# A different Seagull width question + more...



## Smurf42 (Jun 17, 2006)

Hello folks, I have been reading and reading all over the net until my eyes are shot, and can not find an answer to these questions. So, I come to all of you more experienced people.

1. I know that Seagulls are a good buy, and that is why I am saving. I like the wide neck, but there are some people saying that the strings are too close together at the bridge....SO.....which guitar out there has a wide neck AND a wide string spacing at the bridge? It seems like having the wide spacing at both ends would be a plus for Fingerstyle.

2. Are Seagulls necks bolt on, like Taylor?

3. The newer Seagulls are advertised as having a thinner neck, does this mean in the width, the depth, or both?
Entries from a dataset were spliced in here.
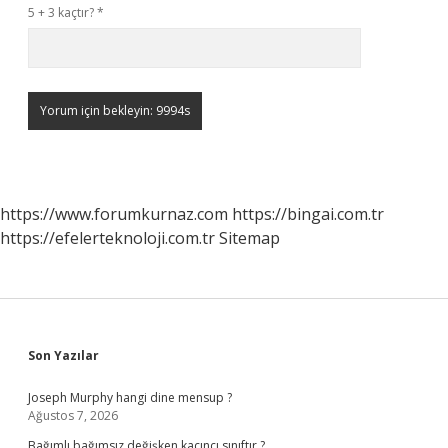
5 + 3 kaçtır?
*
https://www.forumkurnaz.com
https://bingai.com.tr
https://efelerteknoloji.com.tr
Sitemap
Sidebar
Son Yazılar
Joseph Murphy hangi dine mensup ?
Ağustos 7, 2026
Bağımlı bağımsız değişken kaçıncı sınıftır ?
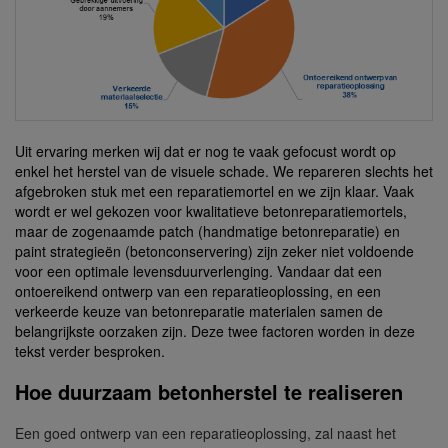
Uit ervaring merken wij dat er nog te vaak gefocust wordt op
enkel het herstel van de visuele schade. We repareren slechts het
afgebroken stuk met een reparatiemortel en we zijn klaar. Vaak
wordt er wel gekozen voor kwalitatieve betonreparatiemortels,
maar de zogenaamde patch (handmatige betonreparatie) en
paint strategieën (betonconservering) zijn zeker niet voldoende
voor een optimale levensduurverlenging. Vandaar dat een
ontoereikend ontwerp van een reparatieoplossing, en een
verkeerde keuze van betonreparatie materialen samen de
belangrijkste oorzaken zijn. Deze twee factoren worden in deze
tekst verder besproken.
Hoe duurzaam betonherstel te realiseren
Een goed ontwerp van een reparatieoplossing, zal naast het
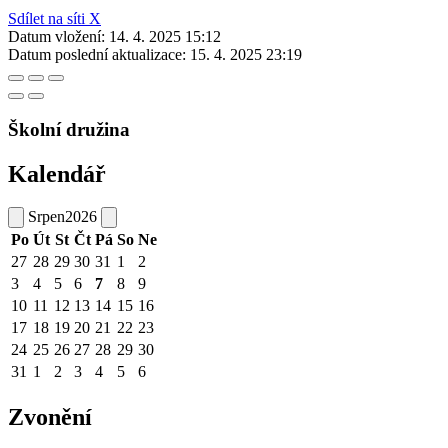
Sdílet na síti X
Datum vložení:
14. 4. 2025 15:12
Datum poslední aktualizace:
15. 4. 2025 23:19
Školní družina
Kalendář
Srpen
2026
Po
Út
St
Čt
Pá
So
Ne
27
28
29
30
31
1
2
3
4
5
6
7
8
9
10
11
12
13
14
15
16
17
18
19
20
21
22
23
24
25
26
27
28
29
30
31
1
2
3
4
5
6
Zvonění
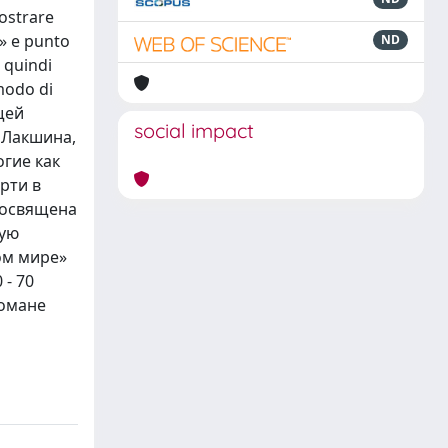
mostrare
à» e punto
ND
o quindi
 modo di
ящей
social impact
 Лакшина,
гие как
рти в
посвящена
ную
ом мире»
 - 70
романе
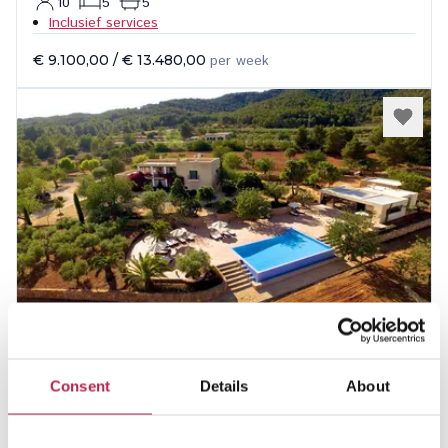
10
5
5
Inclusief services
€ 9.100,00
/
€ 13.480,00
per week
Rafa
Bekijk locatie
Consent
Details
About
Santa Eularia
12
8
10
Inclusief services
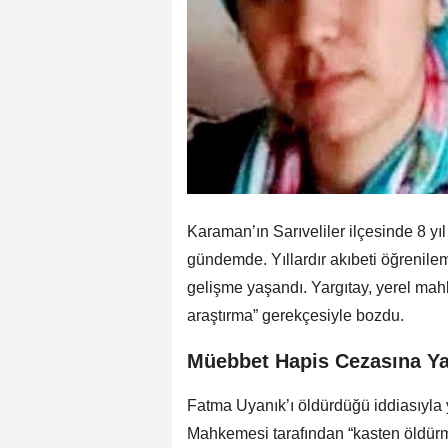
Karaman’ın Sarıveliler ilçesinde 8 
gündemde. Yıllardır akıbeti öğrenile
gelişme yaşandı. Yargıtay, yerel ma
araştırma” gerekçesiyle bozdu.
Müebbet Hapis Cezasına Ya
Fatma Uyanık’ı öldürdüğü iddiasıyla
Mahkemesi tarafından “kasten öldürm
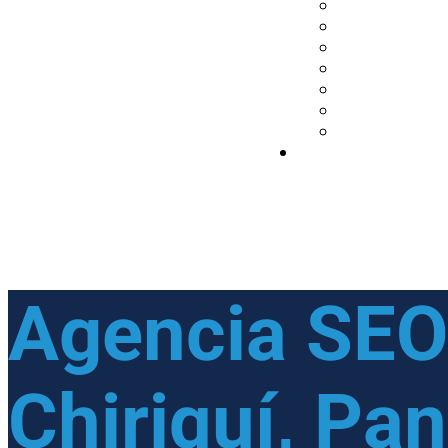
Agencia SEO 
Chiriquí,
Pa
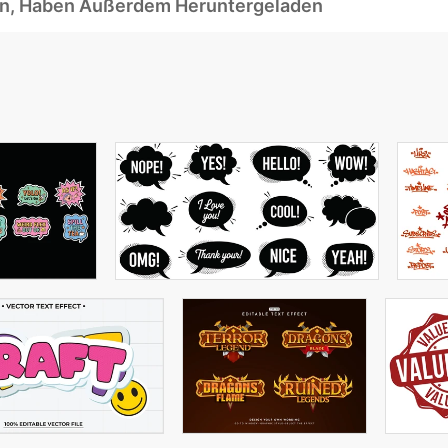
ben, Haben Außerdem Heruntergeladen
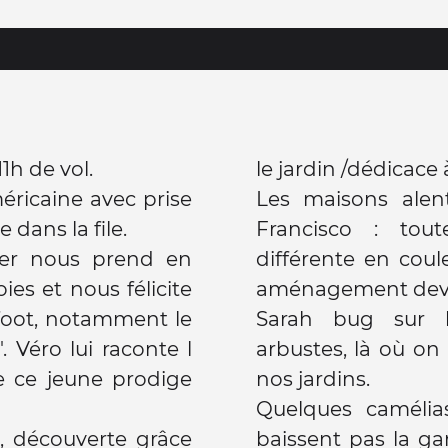
11h de vol.
le jardin /dédicace
éricaine avec prise
Les maisons alen
 dans la file.
Francisco : tout
er nous prend en
différente en coule
ies et nous félicite
aménagement dev
foot, notamment le
Sarah bug sur le
. Véro lui raconte l
arbustes, là où on
 ce jeune prodige
nos jardins.
Quelques camélia
, découverte grâce
baissent pas la garde m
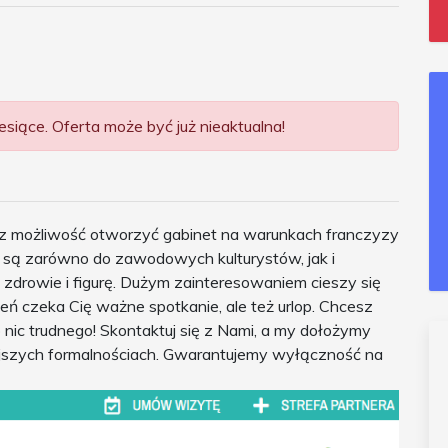
siące. Oferta może być już nieaktualna!
z możliwość otworzyć gabinet na warunkach franczyzy
są zarówno do zawodowych kulturystów, jak i
 zdrowie i figurę. Dużym zainteresowaniem cieszy się
ień czeka Cię ważne spotkanie, ale też urlop. Chcesz
nic trudnego! Skontaktuj się z Nami, a my dołożymy
ejszych formalnościach. Gwarantujemy wyłączność na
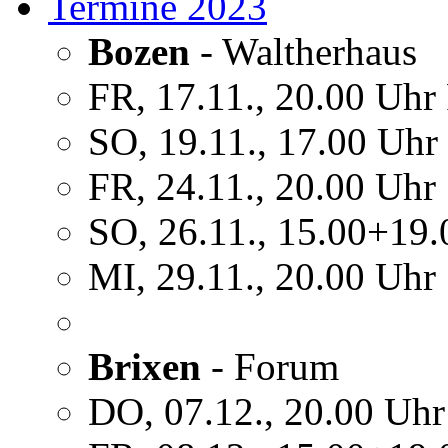
Termine 2023
Bozen
- Waltherhaus
FR, 17.11., 20.00 Uhr
SO, 19.11., 17.00 Uhr
FR, 24.11., 20.00 Uhr
SO, 26.11., 15.00+19.
MI, 29.11., 20.00 Uhr
Brixen
- Forum
DO, 07.12., 20.00 Uhr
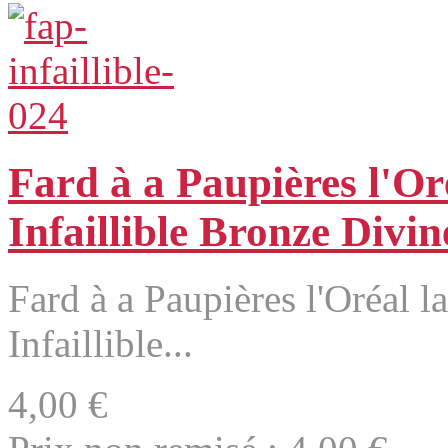
Fard à a Paupières l'Or
Infaillible Bronze Divin
Fard à a Paupières l'Oréal l
Infaillible...
4,00 €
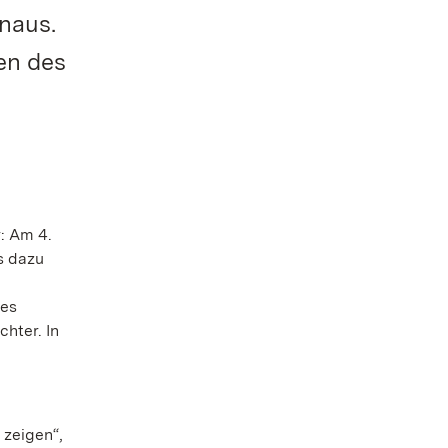
naus.
en des
: Am 4.
s dazu
des
hter. In
 zeigen“,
I have wrote Seagull 2 times, but no response.

4. How do the Normans, Simon & Patricks, and Art & Luther necks measure compared to the Seagulls 1.8". Are they the same, narrower, etc.? Again, I wrote the Godin company but no response.

and 5. I play with a very light touch, and use 12's. Which wood combinations would you recommend for a 90% flesh fingertip player?

Thank You in advance for any info you may have.....:thanks5qx:


----------



## MXDAD (Sep 25, 2006)

I recently looked into neck widths as well. I can tell you both the A&L and S&P are 1.72 neck widths. Norman and the LP’s don’t seem to publish anything nor does A&L but they did respond to my e-mail query about it.


----------



## Smurf42 (Jun 17, 2006)

Thank You for the reply MXDAD. I have yet to get a reply to the last email I sent Sept.3. I am really in the market for a wide neck guitar, and Godin line keeps getting a lot of recommendations on most every site I have been on. I just figured if the A&L, S&P, and Normans had the same 1.8 wide neck I would save a few bucks.

Again, Thank You for your reply!:smile:


----------